[Problem to solve]
Take the entries below and print only the lines from the one with "133: (312, 947)" through the one with "237: (432, 598)", exactly as they stand, both ends included.

[Records for this exercise]
>>>

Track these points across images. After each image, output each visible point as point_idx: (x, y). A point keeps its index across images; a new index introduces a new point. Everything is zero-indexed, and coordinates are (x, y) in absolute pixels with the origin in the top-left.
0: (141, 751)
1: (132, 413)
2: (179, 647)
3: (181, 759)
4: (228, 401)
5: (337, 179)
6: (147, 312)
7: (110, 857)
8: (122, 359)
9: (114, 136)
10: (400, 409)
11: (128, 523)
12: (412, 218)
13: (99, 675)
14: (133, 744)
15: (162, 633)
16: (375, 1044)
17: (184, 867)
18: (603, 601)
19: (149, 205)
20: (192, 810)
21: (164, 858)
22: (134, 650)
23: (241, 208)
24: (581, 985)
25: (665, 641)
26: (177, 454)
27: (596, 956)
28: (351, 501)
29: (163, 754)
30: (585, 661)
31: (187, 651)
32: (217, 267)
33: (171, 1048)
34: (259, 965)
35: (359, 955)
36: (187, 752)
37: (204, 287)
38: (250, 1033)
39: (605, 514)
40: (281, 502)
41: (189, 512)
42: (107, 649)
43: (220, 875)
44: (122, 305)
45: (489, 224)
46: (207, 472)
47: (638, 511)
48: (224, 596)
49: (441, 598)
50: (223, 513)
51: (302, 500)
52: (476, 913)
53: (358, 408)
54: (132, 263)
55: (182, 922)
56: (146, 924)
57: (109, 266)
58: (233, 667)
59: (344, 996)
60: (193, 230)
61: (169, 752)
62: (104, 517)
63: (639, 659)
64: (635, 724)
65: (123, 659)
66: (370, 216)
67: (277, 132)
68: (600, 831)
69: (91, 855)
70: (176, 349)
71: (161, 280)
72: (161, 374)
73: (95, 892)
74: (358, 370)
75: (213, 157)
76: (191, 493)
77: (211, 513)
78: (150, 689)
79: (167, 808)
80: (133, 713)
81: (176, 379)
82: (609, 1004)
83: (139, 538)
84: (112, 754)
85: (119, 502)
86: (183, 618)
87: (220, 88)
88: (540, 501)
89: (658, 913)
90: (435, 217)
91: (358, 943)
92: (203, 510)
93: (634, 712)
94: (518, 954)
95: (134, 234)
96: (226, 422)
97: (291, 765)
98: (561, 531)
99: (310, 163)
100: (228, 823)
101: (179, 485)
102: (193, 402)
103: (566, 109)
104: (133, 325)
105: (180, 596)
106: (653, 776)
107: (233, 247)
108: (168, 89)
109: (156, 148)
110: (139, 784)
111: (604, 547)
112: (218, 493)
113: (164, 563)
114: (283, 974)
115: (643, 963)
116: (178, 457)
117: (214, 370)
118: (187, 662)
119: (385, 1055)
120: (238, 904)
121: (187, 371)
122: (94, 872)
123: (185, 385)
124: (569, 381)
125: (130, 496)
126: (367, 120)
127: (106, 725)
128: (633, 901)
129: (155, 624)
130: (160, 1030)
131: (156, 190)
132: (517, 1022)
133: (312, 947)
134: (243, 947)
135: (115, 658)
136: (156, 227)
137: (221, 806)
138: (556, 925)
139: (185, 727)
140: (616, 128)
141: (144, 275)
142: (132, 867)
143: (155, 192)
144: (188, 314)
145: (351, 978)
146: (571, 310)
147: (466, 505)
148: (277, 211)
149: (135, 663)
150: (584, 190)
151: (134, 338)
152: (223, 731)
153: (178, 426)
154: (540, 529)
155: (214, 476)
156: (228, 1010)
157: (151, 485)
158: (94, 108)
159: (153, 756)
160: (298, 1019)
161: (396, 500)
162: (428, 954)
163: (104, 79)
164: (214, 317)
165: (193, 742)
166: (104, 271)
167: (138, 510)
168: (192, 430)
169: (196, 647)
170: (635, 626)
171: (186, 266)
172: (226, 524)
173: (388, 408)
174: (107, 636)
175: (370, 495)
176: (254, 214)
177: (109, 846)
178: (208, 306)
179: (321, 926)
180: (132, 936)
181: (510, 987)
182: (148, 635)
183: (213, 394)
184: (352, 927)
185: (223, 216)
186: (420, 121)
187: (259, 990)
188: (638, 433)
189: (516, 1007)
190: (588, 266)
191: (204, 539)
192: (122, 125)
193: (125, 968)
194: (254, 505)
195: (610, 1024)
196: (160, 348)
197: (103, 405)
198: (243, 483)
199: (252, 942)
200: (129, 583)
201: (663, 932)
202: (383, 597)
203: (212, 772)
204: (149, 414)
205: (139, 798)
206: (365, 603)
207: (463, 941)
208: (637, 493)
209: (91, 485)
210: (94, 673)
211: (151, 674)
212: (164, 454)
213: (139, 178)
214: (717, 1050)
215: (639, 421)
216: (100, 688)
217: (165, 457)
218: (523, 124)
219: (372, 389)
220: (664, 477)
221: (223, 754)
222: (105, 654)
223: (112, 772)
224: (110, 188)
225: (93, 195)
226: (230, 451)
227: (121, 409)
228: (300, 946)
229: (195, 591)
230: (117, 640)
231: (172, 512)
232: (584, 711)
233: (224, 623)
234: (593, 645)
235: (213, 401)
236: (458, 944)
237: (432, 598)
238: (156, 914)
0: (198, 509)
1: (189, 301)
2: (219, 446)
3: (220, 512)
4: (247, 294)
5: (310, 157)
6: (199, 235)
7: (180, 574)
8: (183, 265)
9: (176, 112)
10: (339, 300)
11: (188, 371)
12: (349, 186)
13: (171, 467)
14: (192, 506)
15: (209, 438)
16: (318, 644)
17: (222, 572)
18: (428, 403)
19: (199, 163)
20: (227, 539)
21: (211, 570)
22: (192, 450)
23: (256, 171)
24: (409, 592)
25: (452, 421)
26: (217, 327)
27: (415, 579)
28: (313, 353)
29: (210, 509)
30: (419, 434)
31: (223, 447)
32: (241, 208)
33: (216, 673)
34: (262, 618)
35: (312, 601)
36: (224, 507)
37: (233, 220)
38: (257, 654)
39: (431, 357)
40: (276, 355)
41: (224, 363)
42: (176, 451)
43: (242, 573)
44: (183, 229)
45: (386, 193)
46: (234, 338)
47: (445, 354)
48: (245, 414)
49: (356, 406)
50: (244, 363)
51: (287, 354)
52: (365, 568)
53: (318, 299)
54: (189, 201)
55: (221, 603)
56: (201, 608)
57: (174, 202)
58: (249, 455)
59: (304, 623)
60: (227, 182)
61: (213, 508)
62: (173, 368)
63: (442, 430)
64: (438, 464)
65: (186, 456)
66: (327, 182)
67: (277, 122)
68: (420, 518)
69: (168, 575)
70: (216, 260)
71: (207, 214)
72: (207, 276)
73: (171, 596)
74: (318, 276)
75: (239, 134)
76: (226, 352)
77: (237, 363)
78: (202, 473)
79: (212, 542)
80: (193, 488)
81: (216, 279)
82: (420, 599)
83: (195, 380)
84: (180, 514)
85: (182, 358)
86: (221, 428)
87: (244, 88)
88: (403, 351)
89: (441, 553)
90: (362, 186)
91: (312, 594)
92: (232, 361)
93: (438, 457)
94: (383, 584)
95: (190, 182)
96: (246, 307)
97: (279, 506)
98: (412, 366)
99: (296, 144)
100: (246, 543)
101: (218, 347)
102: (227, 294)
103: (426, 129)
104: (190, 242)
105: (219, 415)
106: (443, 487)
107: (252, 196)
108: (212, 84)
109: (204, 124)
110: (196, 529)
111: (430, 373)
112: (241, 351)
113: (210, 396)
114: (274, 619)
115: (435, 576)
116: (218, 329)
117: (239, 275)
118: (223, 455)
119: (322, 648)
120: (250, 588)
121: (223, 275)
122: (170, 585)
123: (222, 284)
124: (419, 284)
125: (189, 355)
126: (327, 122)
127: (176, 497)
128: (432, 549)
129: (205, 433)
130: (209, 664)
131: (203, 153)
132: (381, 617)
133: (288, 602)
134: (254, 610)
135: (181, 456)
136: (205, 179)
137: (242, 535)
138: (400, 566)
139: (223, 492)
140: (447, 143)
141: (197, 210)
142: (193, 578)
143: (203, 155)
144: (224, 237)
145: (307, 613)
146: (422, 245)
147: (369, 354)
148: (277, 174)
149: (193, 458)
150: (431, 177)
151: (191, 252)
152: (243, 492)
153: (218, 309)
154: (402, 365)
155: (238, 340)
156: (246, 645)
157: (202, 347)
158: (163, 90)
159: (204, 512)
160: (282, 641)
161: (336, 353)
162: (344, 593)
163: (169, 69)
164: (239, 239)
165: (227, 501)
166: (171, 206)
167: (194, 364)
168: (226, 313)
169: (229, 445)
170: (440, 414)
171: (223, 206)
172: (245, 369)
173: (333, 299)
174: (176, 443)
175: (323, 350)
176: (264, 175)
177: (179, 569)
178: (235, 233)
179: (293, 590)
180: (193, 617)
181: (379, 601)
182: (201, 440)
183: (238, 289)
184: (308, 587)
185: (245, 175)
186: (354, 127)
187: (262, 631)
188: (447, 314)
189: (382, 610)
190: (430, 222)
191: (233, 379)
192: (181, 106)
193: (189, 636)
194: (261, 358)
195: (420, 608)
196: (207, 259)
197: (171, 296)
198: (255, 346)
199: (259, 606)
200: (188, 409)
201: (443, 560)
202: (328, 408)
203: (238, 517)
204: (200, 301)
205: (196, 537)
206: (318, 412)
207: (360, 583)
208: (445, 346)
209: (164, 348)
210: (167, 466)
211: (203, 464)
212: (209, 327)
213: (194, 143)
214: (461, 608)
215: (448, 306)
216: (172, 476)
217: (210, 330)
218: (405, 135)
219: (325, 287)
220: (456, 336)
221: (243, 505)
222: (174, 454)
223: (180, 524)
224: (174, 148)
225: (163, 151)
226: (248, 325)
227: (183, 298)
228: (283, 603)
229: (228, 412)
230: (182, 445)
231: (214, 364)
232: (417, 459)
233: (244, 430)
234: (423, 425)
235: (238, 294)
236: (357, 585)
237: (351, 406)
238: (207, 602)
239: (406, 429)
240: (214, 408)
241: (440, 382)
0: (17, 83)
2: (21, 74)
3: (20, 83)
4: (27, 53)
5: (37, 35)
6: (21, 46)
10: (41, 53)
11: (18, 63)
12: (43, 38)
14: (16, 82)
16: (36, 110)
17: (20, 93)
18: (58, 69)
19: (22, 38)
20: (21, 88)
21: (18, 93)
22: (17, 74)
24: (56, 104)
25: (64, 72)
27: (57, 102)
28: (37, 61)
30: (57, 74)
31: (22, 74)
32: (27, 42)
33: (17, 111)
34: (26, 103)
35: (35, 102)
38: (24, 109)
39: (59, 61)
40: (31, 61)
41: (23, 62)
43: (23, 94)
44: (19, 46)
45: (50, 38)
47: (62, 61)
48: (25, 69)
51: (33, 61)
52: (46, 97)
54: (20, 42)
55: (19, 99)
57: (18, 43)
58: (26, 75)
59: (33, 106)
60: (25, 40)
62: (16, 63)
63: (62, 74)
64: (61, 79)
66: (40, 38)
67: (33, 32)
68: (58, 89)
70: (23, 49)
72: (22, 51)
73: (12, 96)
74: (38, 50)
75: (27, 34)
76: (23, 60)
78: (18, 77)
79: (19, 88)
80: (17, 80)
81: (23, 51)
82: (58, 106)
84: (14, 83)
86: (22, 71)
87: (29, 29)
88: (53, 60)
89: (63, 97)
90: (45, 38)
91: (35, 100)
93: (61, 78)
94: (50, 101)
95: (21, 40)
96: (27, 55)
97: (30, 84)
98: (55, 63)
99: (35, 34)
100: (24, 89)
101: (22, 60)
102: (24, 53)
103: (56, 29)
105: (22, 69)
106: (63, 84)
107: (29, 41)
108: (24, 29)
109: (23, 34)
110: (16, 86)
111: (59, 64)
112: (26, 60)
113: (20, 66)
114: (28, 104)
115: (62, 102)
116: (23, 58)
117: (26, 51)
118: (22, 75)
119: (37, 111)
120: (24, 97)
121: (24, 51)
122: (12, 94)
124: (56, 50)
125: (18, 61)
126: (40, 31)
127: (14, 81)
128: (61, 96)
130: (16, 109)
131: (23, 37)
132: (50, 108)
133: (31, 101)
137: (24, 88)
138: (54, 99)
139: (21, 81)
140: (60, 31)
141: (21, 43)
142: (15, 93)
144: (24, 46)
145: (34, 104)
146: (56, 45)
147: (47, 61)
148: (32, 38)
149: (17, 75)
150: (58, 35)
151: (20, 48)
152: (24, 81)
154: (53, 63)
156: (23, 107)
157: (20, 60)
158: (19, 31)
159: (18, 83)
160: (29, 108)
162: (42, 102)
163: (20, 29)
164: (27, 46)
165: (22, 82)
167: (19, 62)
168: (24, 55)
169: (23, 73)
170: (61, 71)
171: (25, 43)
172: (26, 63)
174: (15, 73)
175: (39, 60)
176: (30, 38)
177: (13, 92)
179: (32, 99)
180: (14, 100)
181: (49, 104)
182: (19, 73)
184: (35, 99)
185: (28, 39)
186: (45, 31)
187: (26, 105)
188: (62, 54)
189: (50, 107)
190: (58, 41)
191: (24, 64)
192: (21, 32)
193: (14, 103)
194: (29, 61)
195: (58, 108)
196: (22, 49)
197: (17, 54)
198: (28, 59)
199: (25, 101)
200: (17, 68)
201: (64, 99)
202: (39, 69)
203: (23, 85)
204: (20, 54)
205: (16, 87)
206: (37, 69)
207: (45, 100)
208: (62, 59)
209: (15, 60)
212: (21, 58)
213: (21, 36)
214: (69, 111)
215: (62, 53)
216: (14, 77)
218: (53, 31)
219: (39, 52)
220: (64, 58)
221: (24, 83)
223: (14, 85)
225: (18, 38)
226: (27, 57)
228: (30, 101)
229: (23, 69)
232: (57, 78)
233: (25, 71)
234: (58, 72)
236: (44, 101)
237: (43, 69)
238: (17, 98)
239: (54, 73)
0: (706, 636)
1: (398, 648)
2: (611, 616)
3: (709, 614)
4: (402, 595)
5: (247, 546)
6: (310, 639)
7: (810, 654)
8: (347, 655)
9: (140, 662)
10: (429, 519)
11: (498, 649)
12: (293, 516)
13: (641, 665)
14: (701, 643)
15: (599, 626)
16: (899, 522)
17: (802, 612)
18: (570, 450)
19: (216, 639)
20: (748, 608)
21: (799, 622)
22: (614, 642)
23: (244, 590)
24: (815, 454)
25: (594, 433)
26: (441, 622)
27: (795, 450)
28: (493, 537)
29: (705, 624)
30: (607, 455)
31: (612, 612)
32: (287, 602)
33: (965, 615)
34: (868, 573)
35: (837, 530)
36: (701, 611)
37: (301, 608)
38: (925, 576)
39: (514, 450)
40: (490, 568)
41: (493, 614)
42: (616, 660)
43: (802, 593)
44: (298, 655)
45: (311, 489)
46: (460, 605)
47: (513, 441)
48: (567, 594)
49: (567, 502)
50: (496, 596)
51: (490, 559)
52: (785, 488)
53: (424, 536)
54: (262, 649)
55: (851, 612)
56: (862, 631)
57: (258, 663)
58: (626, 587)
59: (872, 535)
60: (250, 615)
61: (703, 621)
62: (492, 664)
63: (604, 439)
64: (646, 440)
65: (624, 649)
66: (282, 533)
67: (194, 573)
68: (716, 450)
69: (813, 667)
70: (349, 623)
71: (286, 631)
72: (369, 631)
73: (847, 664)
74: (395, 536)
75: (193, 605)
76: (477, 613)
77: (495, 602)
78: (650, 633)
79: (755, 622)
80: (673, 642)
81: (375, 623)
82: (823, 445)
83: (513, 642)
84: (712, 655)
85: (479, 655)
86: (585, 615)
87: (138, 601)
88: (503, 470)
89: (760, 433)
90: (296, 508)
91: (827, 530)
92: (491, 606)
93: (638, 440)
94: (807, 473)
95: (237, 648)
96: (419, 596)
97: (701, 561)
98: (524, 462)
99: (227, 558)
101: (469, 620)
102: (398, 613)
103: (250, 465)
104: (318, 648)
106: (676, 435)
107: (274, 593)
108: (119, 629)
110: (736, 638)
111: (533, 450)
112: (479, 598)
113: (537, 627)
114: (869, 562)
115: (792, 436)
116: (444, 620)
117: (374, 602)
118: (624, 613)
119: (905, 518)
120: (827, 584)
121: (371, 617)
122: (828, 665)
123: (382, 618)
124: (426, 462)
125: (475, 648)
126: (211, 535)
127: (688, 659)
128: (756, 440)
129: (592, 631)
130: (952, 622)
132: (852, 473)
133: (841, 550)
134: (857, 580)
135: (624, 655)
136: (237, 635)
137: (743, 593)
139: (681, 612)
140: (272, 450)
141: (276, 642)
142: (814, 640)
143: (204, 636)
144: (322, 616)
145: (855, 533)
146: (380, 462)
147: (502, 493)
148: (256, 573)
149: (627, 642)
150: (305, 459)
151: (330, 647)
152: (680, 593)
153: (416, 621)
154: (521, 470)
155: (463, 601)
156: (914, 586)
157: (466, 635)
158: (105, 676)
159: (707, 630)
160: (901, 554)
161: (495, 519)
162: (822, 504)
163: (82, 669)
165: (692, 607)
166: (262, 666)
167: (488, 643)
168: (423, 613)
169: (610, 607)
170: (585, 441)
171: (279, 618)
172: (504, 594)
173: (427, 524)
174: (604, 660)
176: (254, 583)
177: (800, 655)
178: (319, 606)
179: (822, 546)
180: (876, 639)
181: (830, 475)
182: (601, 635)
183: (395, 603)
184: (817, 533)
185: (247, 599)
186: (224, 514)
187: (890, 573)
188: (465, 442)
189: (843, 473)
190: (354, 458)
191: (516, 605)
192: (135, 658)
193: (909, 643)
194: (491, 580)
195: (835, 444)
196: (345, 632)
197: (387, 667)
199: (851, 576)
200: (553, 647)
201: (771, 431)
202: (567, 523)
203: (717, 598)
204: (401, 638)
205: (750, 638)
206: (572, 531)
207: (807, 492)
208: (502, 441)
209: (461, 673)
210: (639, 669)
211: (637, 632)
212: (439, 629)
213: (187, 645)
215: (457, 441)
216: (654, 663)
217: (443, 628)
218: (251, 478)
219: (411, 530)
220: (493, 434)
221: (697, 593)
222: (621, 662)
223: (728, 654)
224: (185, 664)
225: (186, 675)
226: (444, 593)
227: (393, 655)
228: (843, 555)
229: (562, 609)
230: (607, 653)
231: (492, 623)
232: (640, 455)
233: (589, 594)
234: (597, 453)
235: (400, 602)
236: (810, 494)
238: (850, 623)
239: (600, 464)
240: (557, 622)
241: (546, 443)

<<<

[Exercise response]
133: (312, 947)
134: (243, 947)
135: (115, 658)
136: (156, 227)
137: (221, 806)
138: (556, 925)
139: (185, 727)
140: (616, 128)
141: (144, 275)
142: (132, 867)
143: (155, 192)
144: (188, 314)
145: (351, 978)
146: (571, 310)
147: (466, 505)
148: (277, 211)
149: (135, 663)
150: (584, 190)
151: (134, 338)
152: (223, 731)
153: (178, 426)
154: (540, 529)
155: (214, 476)
156: (228, 1010)
157: (151, 485)
158: (94, 108)
159: (153, 756)
160: (298, 1019)
161: (396, 500)
162: (428, 954)
163: (104, 79)
164: (214, 317)
165: (193, 742)
166: (104, 271)
167: (138, 510)
168: (192, 430)
169: (196, 647)
170: (635, 626)
171: (186, 266)
172: (226, 524)
173: (388, 408)
174: (107, 636)
175: (370, 495)
176: (254, 214)
177: (109, 846)
178: (208, 306)
179: (321, 926)
180: (132, 936)
181: (510, 987)
182: (148, 635)
183: (213, 394)
184: (352, 927)
185: (223, 216)
186: (420, 121)
187: (259, 990)
188: (638, 433)
189: (516, 1007)
190: (588, 266)
191: (204, 539)
192: (122, 125)
193: (125, 968)
194: (254, 505)
195: (610, 1024)
196: (160, 348)
197: (103, 405)
198: (243, 483)
199: (252, 942)
200: (129, 583)
201: (663, 932)
202: (383, 597)
203: (212, 772)
204: (149, 414)
205: (139, 798)
206: (365, 603)
207: (463, 941)
208: (637, 493)
209: (91, 485)
210: (94, 673)
211: (151, 674)
212: (164, 454)
213: (139, 178)
214: (717, 1050)
215: (639, 421)
216: (100, 688)
217: (165, 457)
218: (523, 124)
219: (372, 389)
220: (664, 477)
221: (223, 754)
222: (105, 654)
223: (112, 772)
224: (110, 188)
225: (93, 195)
226: (230, 451)
227: (121, 409)
228: (300, 946)
229: (195, 591)
230: (117, 640)
231: (172, 512)
232: (584, 711)
233: (224, 623)
234: (593, 645)
235: (213, 401)
236: (458, 944)
237: (432, 598)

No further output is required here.